The whole discussion hearkened back to a debate I had with a group of kitchen brothers I used to work with. It was one of those, “Why do white people like mayonnaise? It’s disgusting,” kind of conversations. The KB contingent was united in their view that only the washcloth should touch the soap, and I told them I didn’t use a washcloth just like I don’t use the top sheet in bed.

Simultaneous overdrawn disgusted reactions followed, after which they all told me they’d never come over and use my soap, and I said good, that’s how I want to keep it anyway. Then I spent five solid minutes talking excitedly about how much I loved mayonnaise. Those were good times.
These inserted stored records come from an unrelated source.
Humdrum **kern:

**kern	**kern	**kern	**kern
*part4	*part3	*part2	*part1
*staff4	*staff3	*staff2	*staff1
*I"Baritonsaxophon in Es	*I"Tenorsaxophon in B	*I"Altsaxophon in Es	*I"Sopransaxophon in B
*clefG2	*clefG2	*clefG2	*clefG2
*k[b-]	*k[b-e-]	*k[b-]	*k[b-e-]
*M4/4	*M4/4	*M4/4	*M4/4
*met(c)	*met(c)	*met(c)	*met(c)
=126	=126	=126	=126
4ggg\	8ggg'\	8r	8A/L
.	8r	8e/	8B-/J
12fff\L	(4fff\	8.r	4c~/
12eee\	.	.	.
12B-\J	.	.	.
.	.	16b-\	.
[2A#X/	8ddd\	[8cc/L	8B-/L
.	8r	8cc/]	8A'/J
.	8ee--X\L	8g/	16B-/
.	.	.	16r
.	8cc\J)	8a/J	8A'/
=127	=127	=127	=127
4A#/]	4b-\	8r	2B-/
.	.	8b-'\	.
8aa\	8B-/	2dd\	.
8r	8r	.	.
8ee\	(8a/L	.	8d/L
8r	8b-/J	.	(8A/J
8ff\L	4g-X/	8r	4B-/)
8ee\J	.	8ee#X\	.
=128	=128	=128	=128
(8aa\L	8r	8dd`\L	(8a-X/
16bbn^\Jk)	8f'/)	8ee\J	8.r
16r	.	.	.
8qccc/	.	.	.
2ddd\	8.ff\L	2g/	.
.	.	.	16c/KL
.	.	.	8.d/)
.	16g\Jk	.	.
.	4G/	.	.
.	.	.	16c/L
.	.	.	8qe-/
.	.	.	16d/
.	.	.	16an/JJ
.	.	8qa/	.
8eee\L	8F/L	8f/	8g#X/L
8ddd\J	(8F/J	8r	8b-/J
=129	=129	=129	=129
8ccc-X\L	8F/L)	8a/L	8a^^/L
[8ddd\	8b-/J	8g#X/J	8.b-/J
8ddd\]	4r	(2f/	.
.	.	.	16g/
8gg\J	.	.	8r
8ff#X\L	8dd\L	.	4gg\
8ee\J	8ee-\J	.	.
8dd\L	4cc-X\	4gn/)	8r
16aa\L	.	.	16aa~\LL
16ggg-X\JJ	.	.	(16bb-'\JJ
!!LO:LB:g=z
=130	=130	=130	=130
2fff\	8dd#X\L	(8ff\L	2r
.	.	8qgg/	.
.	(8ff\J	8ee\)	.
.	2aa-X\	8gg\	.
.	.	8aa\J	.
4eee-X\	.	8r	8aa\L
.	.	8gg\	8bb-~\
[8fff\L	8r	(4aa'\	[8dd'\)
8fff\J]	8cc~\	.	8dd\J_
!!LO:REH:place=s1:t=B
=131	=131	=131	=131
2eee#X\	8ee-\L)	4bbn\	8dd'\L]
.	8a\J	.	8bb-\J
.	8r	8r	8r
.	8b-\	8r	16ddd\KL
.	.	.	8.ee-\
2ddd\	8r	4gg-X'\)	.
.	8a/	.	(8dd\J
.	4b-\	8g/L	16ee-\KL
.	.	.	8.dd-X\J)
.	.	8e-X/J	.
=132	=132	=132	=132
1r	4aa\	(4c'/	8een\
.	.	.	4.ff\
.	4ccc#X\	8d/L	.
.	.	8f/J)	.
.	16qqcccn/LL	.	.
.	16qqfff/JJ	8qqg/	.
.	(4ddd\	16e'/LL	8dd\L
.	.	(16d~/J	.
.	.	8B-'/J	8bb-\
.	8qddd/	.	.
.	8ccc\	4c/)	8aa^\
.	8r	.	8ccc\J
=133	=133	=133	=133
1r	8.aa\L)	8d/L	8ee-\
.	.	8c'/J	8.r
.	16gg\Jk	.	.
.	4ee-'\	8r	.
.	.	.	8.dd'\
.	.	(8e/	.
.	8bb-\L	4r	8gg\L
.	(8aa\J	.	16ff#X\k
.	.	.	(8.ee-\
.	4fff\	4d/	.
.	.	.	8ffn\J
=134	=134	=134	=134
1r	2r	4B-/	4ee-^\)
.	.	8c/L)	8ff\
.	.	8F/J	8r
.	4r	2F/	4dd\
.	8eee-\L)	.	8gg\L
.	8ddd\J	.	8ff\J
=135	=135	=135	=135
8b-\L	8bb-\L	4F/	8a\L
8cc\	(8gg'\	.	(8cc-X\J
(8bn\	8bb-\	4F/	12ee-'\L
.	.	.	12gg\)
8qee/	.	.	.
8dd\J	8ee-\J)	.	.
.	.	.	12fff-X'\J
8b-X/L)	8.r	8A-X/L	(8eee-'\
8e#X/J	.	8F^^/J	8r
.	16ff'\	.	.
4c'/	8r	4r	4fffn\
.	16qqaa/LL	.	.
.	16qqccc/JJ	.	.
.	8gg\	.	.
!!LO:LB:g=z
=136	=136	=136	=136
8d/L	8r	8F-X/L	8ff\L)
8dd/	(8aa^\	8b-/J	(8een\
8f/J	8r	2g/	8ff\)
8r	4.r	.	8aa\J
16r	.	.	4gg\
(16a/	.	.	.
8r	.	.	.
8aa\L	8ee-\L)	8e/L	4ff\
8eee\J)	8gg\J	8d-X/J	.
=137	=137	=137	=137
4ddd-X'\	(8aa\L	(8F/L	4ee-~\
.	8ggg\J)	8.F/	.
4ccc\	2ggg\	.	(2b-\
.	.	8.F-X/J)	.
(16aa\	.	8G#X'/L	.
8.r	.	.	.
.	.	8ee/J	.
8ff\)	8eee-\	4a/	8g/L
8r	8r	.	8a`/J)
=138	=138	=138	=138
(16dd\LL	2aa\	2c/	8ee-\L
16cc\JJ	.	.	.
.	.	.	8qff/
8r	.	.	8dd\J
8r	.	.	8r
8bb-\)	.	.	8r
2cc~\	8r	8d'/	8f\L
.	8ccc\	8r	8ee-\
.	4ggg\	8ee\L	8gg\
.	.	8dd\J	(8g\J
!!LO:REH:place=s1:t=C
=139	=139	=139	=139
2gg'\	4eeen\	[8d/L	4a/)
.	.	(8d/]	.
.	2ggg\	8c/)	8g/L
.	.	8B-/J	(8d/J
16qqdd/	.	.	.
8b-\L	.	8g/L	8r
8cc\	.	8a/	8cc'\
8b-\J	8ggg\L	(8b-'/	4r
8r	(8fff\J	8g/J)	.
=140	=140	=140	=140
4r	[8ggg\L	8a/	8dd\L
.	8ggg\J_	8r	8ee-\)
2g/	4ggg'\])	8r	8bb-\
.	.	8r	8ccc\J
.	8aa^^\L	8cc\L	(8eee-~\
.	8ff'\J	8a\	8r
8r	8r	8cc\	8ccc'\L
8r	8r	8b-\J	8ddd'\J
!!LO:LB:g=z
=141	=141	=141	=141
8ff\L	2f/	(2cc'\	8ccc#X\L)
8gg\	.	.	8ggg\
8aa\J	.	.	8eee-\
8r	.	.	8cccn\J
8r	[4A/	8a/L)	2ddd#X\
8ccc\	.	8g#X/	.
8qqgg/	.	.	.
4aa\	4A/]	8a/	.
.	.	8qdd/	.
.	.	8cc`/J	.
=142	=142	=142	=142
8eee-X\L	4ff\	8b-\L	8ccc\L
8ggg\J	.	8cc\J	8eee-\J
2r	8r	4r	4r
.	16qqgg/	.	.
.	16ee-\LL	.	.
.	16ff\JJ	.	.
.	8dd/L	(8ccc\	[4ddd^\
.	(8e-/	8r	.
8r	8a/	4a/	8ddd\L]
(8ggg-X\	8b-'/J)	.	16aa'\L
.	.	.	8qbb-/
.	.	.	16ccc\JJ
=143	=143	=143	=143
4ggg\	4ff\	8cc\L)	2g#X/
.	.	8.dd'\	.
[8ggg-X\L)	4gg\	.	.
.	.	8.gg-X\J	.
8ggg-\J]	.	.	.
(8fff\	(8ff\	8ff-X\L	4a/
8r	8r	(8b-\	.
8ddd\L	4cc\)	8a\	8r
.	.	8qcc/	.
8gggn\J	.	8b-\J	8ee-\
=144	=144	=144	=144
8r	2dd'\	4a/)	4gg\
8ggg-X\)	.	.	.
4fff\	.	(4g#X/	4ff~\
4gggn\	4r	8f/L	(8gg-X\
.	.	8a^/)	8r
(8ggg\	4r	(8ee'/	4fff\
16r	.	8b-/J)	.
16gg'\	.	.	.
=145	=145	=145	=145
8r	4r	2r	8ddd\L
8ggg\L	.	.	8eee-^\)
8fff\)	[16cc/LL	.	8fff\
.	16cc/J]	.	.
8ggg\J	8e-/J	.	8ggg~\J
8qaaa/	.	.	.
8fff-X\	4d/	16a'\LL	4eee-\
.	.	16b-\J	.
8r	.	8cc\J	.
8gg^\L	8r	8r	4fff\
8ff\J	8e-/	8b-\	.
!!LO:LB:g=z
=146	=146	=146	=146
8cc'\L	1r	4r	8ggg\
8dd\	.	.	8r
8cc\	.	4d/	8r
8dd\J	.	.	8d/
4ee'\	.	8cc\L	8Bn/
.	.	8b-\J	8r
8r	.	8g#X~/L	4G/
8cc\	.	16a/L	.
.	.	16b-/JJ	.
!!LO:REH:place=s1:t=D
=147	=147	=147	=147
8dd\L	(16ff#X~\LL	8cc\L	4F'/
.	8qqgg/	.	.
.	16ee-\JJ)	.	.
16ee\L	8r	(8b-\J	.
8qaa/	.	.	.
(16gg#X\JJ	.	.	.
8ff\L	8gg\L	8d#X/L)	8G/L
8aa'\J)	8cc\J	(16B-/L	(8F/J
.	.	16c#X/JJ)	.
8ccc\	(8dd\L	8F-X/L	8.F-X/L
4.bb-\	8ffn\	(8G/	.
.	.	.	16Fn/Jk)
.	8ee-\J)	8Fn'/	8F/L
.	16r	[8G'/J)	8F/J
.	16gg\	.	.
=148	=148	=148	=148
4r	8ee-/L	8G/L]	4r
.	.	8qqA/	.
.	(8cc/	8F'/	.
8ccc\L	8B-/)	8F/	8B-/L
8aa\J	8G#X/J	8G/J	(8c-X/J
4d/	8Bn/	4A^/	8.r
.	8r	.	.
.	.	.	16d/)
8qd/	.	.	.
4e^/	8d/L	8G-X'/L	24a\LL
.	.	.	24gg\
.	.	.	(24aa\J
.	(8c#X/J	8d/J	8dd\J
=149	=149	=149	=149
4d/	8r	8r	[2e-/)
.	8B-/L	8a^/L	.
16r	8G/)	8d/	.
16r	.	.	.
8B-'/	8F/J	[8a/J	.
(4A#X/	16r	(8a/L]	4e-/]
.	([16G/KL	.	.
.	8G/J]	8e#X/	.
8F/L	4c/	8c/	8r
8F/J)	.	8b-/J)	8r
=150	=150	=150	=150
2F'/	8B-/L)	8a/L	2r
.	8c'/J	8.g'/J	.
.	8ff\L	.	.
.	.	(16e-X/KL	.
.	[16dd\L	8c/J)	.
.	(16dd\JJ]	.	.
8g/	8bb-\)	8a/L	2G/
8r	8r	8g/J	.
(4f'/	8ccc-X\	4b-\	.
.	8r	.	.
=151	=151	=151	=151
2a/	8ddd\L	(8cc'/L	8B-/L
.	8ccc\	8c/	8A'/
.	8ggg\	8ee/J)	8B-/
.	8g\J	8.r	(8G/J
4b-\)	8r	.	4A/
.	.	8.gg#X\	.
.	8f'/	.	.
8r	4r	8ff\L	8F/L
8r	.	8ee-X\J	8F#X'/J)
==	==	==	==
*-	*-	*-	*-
Anyway, as I was saying before the soap-bar ass-crack detour… I got some good work in during Sarah’s nap, but the time just flew by. It’s not often I can get both babies sleeping without personally feeling like I need a nap. Today, I had the little girl sleeping, the baby boy awake and happy, and I was feeling good. But even when all those things line up, there’s still this D-Day clock hovering over the proceedings. No matter how in my groove I get, it’s all over the second Sarah wakes back up. I have to put all personal productivity on pause until she’s in bed for the night. Welcome to parenthood. There’s no turning back.

I stay entertained just watching Sarah entertain herself. Yesterday, she found a favorite new toy (an empty soda can) and a brand new playmate (a big tree). Sarah spent a good fifteen minutes hurling the can at the tree trunk and yelling, “Catch!” each time. The soda can clanked off that tree dozens of times, and the tree never caught crap. See if Sarah plays with you tomorrow, nonparticipating tree. I got to thinking maybe the tree plays by its own rules, though, like, “Don’t expect me to play catch with you while you’re bouncing dented aluminum off my shins.” That poor tree was probably done with people after the Liggett Lady started grinding out cigarette butts in its sycamore crotch. Ouch.